YOUR TASK: An exact copy of the data is needed, but without any of its images.

- - -

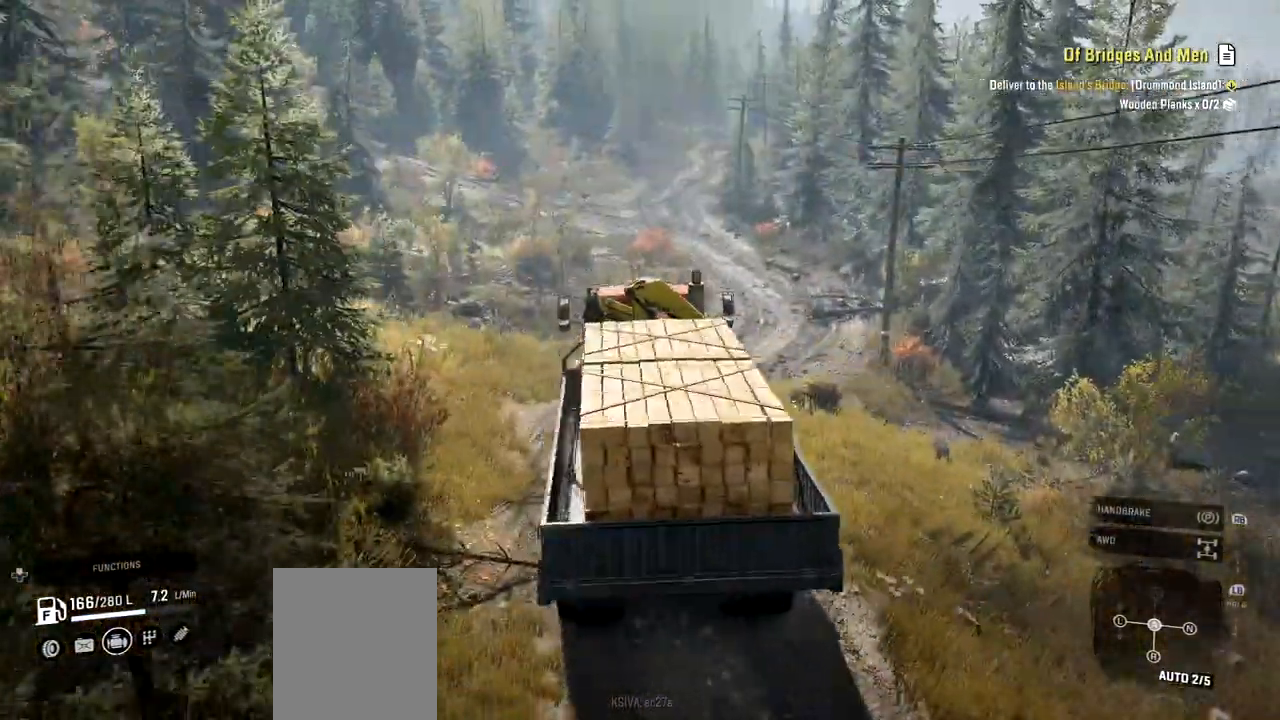
{"buttons": ["R2"], "left_stick": "right", "right_stick": "center", "events": [[234, "left_stick", "right"]]}
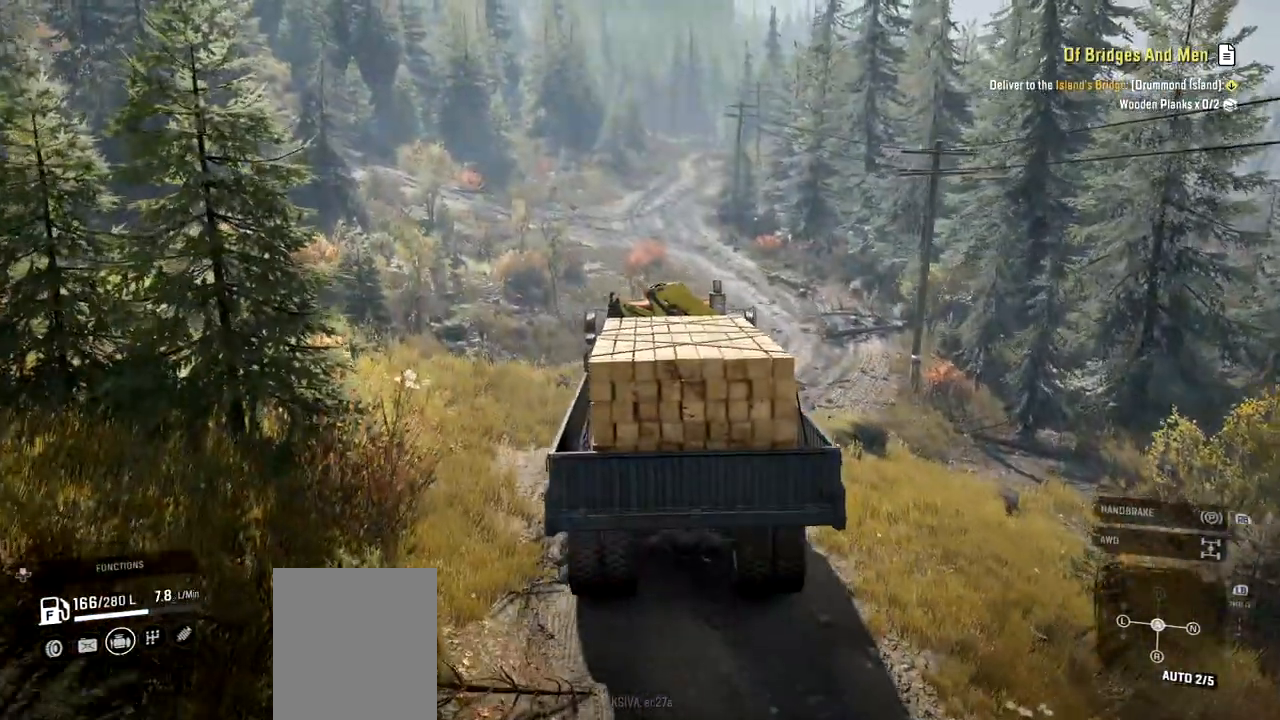
{"buttons": ["R2"], "left_stick": "center", "right_stick": "center", "events": [[217, "right_stick", "down-right"], [317, "right_stick", "center"], [351, "left_stick", "center"]]}
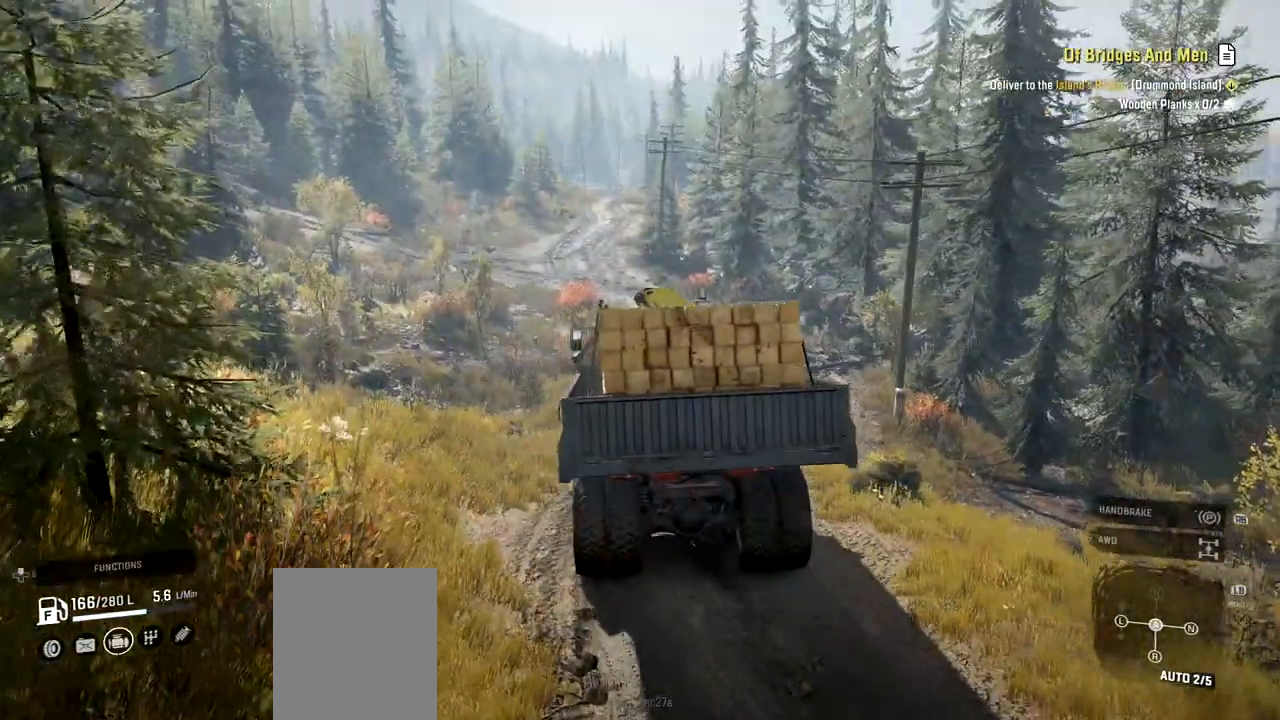
{"buttons": ["R2"], "left_stick": "right", "right_stick": "center", "events": [[300, "left_stick", "right"]]}
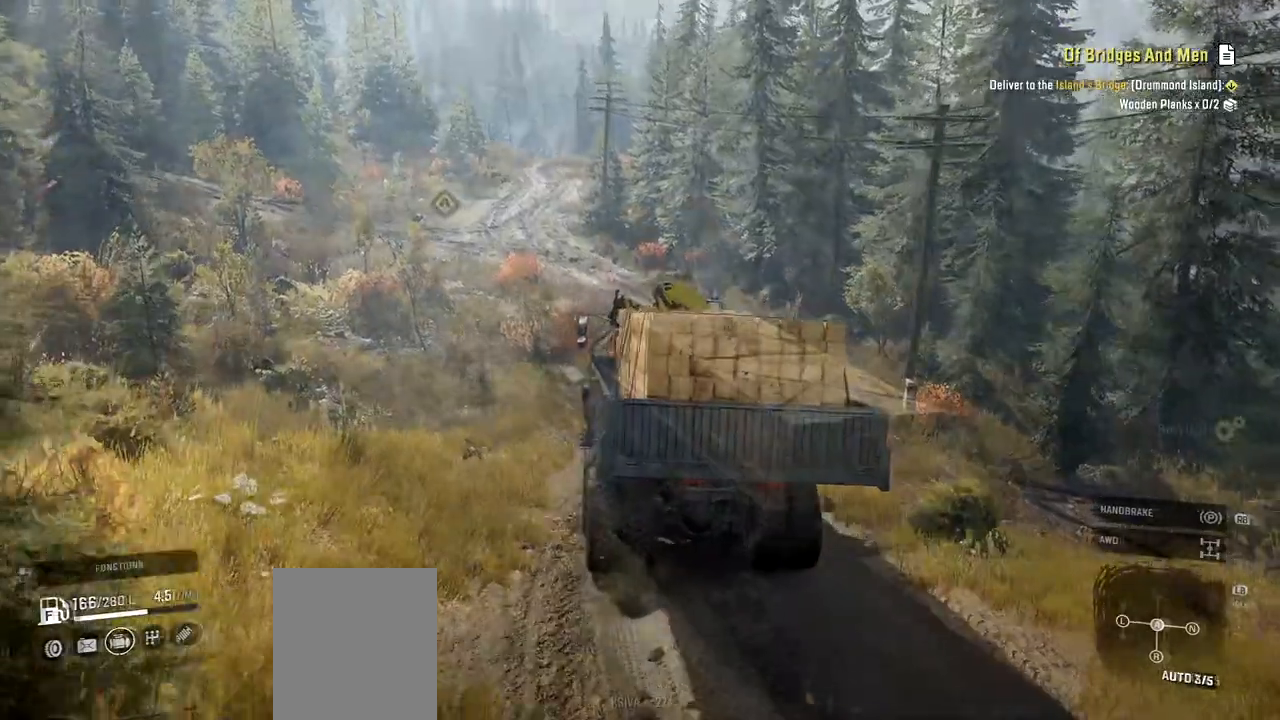
{"buttons": ["R2"], "left_stick": "center", "right_stick": "center", "events": [[100, "left_stick", "left"], [483, "left_stick", "center"]]}
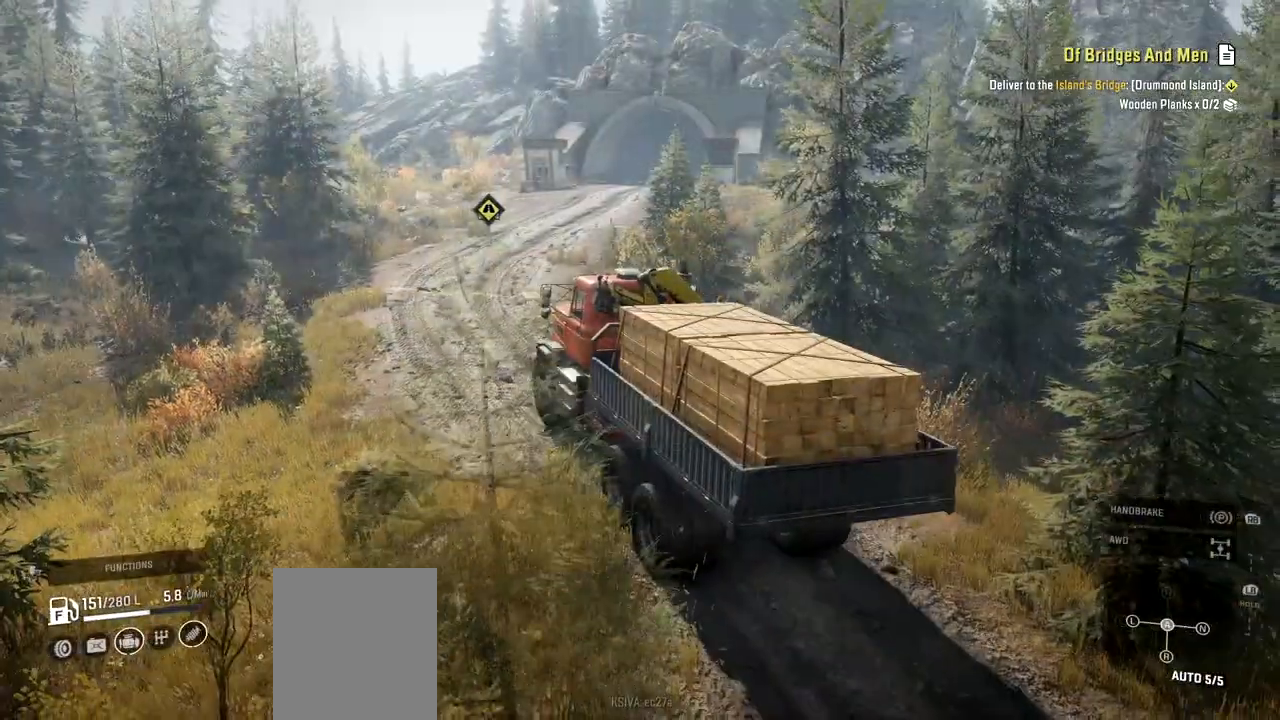
{"buttons": ["R2"], "left_stick": "center", "right_stick": "center", "events": []}
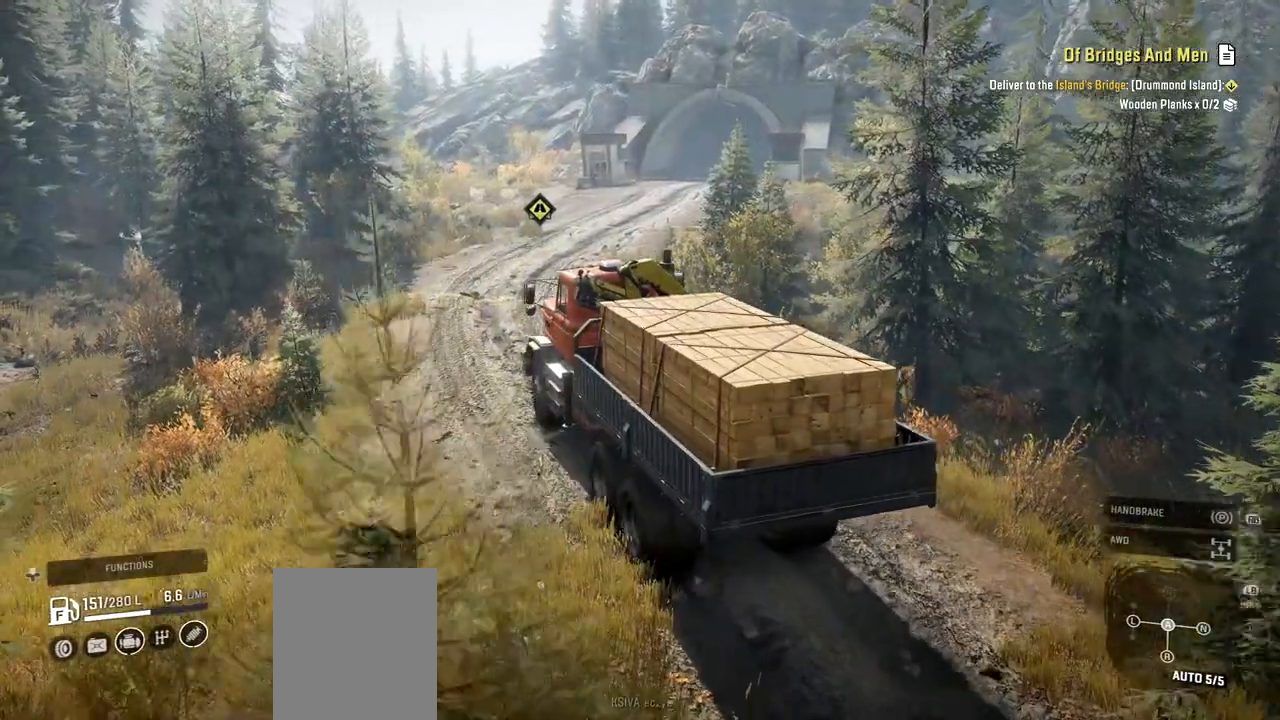
{"buttons": ["R2"], "left_stick": "center", "right_stick": "center", "events": []}
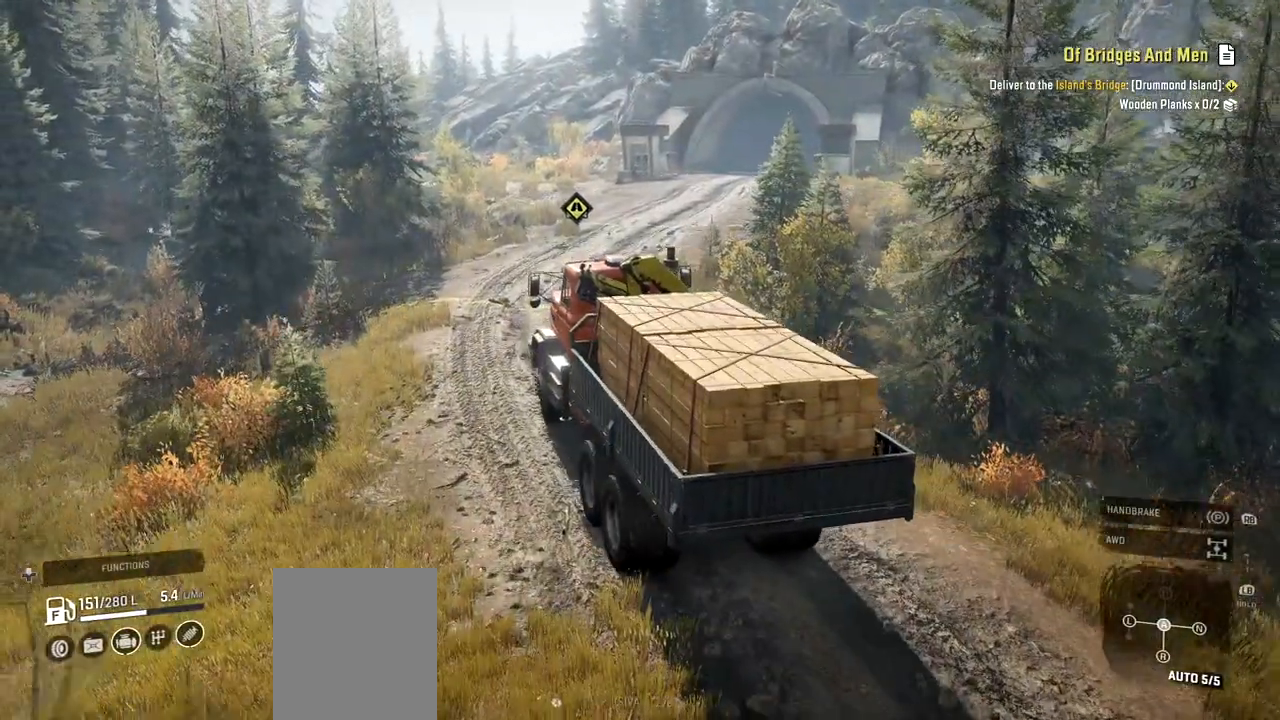
{"buttons": ["R2"], "left_stick": "center", "right_stick": "center", "events": []}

- - -

EXERCISE RESULT:
{"buttons": ["R2"], "left_stick": "right", "right_stick": "center", "events": [[234, "left_stick", "right"]]}
{"buttons": ["R2"], "left_stick": "center", "right_stick": "center", "events": [[217, "right_stick", "down-right"], [317, "right_stick", "center"], [351, "left_stick", "center"]]}
{"buttons": ["R2"], "left_stick": "right", "right_stick": "center", "events": [[300, "left_stick", "right"]]}
{"buttons": ["R2"], "left_stick": "center", "right_stick": "center", "events": [[100, "left_stick", "left"], [483, "left_stick", "center"]]}
{"buttons": ["R2"], "left_stick": "center", "right_stick": "center", "events": []}
{"buttons": ["R2"], "left_stick": "center", "right_stick": "center", "events": []}
{"buttons": ["R2"], "left_stick": "center", "right_stick": "center", "events": []}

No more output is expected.